OBERFILKE

Der Schneeturm zu Oberfilke

Am vergangenen Montag war der Schneemann am Oberfilker Lindenplatz noch eine, wenn auch weit gediehene Baustelle.

Knackiger Frost – der ist dem „King of Snow“ alias Friedhelm Korell gerade recht. Denn am Samstag, 17. Februar, steigt in Oberfilke wieder die von ihm und seinen Freunden organisierte, nunmehr schon elfte „Frostbeulenparty“ am Lindenplatz des idyllischen Rhöndörfchens. Dazu gehört nun einmal die Kälte, wenn von der Schneebar aus die Besucher dieser im Landkreis einmaligen Party mit allerlei heißen Sachen bedient werden sollen.

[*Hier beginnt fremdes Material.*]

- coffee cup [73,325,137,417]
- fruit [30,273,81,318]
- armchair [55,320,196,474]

Die Vorbereitungen laufen zurzeit auf Hochtouren. Auch deshalb, weil der begeisterungsfähige Korell seinen Besuchern wieder etwas Spektakuläres bieten will. Letztes Jahr war es ein geradezu majestätischer Iglu, in dem man sich als ganze Gruppe niederlassen konnte. Dieses Jahr ist es ein Schneemann, der eine stattliche Höhe von rund vier Metern bei einem Grunddurchmesser von zwei Metern haben wird.

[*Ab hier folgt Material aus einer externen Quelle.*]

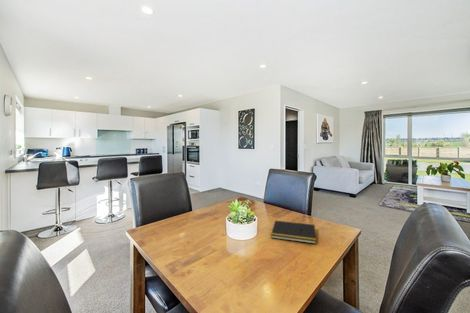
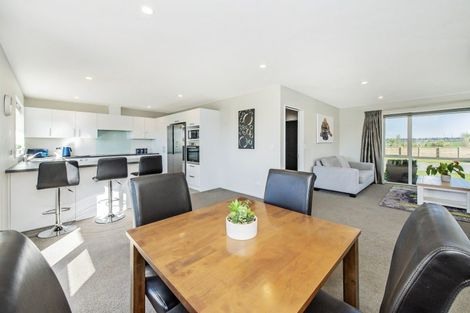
- notepad [270,220,317,245]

Wenige Meter neben die traditionelle Schneebar hat er nämlich zusammen mit Erich Straub aus Willmars, mit Thomas Baumeister aus Wollbach, Uwe Schwanke aus Oberfilke und dem dreizehnjährigen Cristiano Gehrhardt aus Mühlfeld diesen neuen Schneemann gebaut, ähnlich dem Schneeturm, den er und seine Freunde im Februar 2015 auf dem Feuerwehr-Vorplatz in Unterfilke gebaut hatten.

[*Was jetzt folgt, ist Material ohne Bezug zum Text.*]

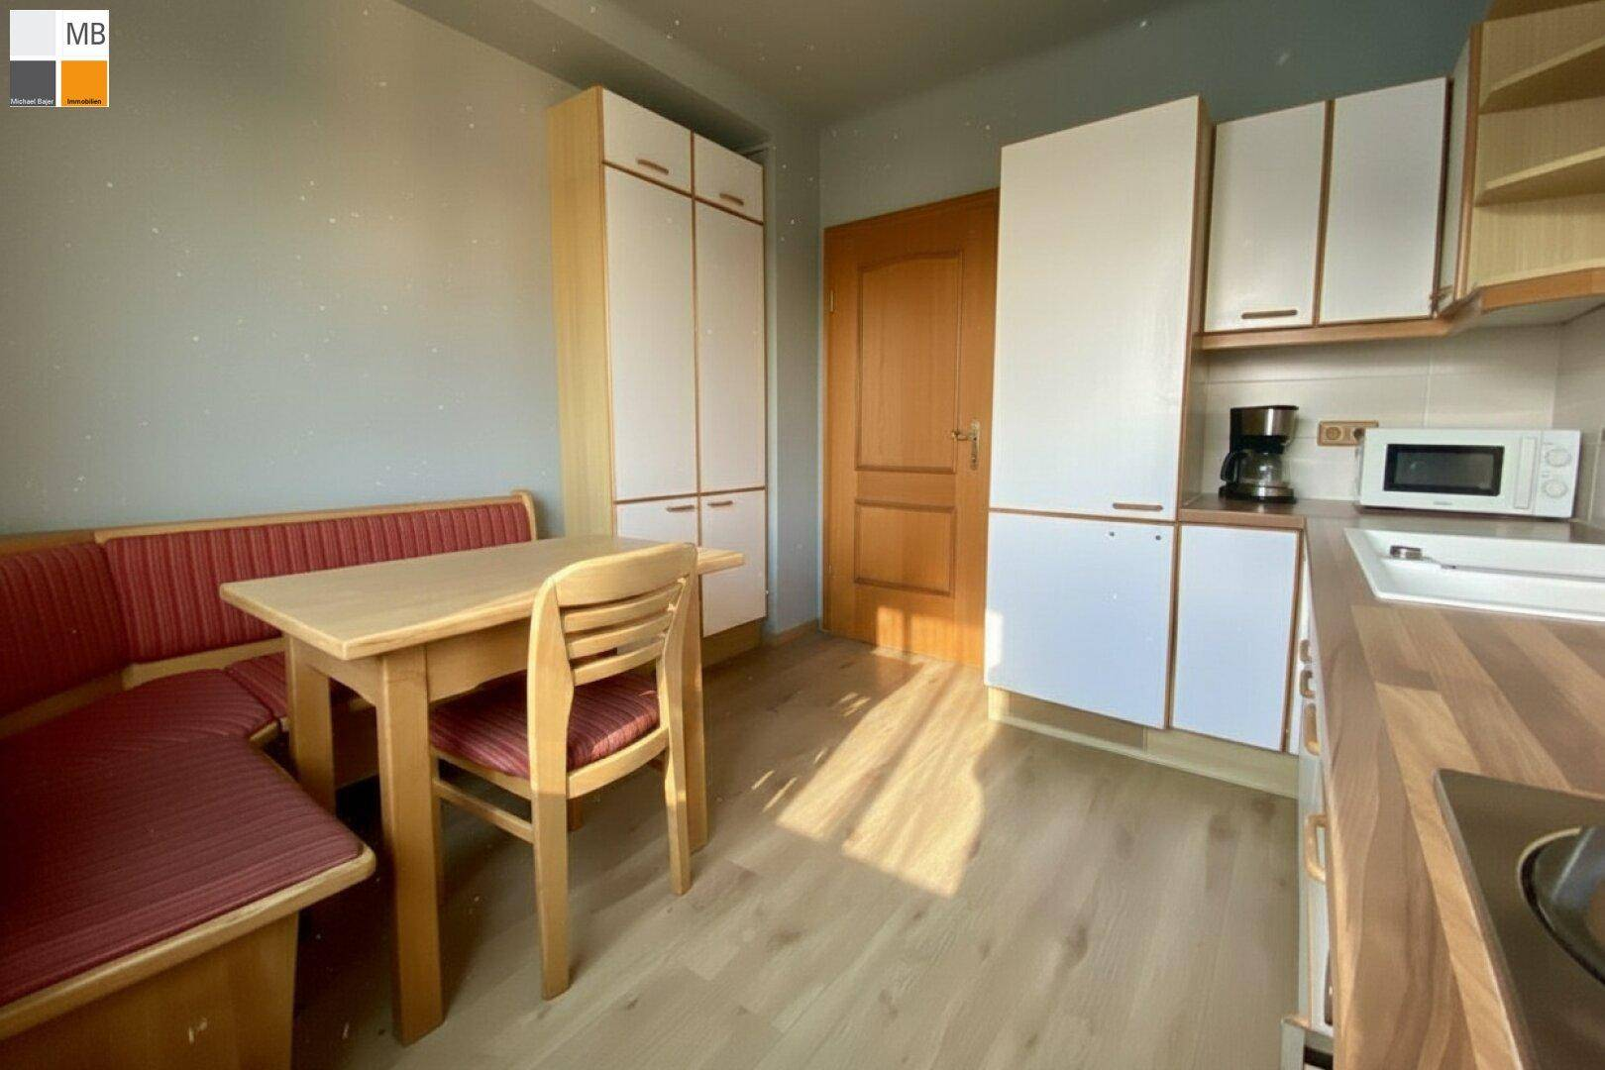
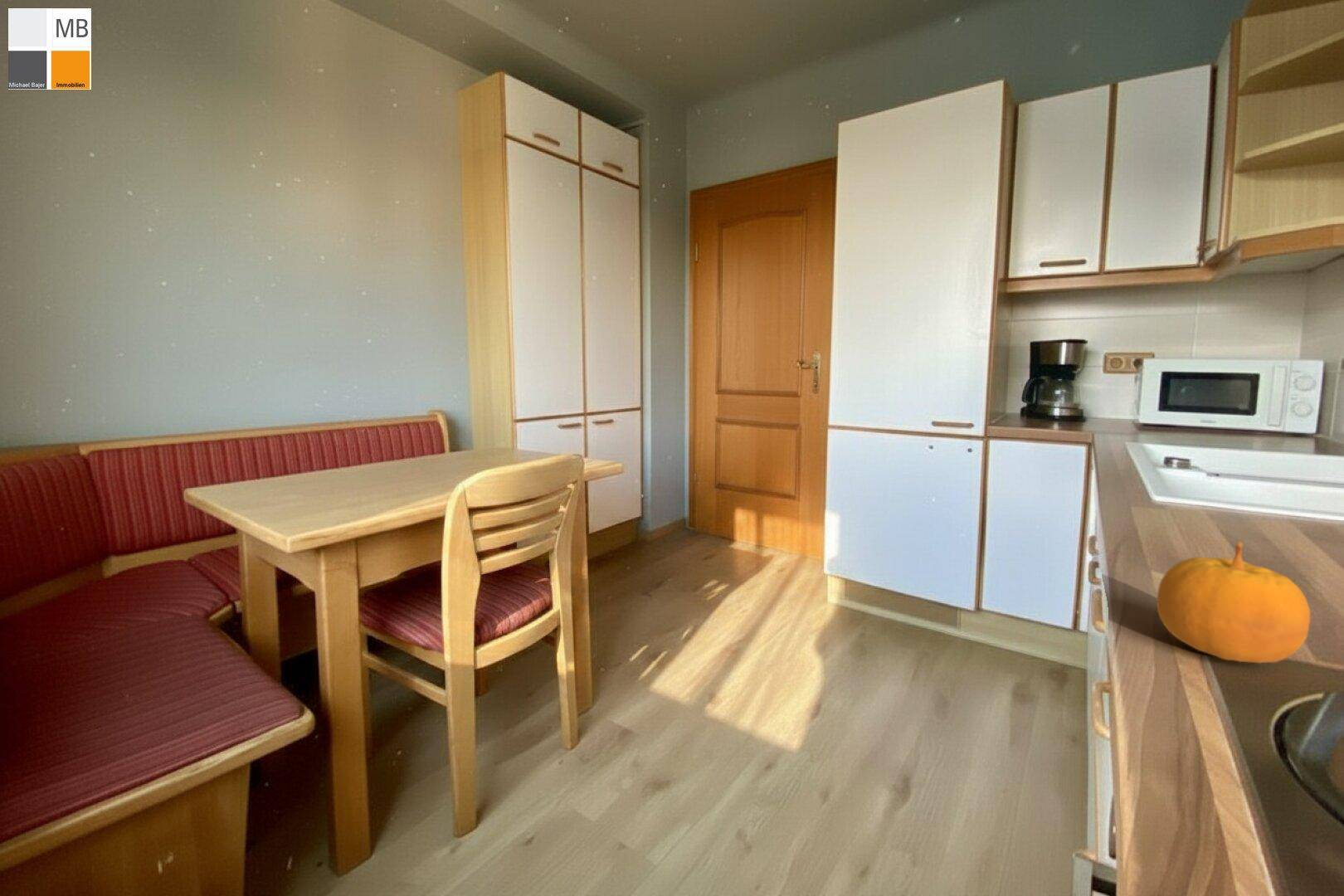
+ fruit [1157,540,1311,664]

Ganz so groß, wie der damalige Turm mit seinen 6,50 Metern Gesamthöhe wird das neue Wahrzeichen der Frostbeulenparty nicht sein – auch deswegen nicht, weil dieses Jahr auch in Filke nicht so viel Schnee liegt wie vor drei Jahren. Aber ein unübersehbarer Blickfang wird er trotzdem sein. Wenn die Besucher am Samstagabend vom Dorf her zum Lindeplatz pilgern, wird er sie schon von fern, als angestrahlter Wegweiser begrüßen.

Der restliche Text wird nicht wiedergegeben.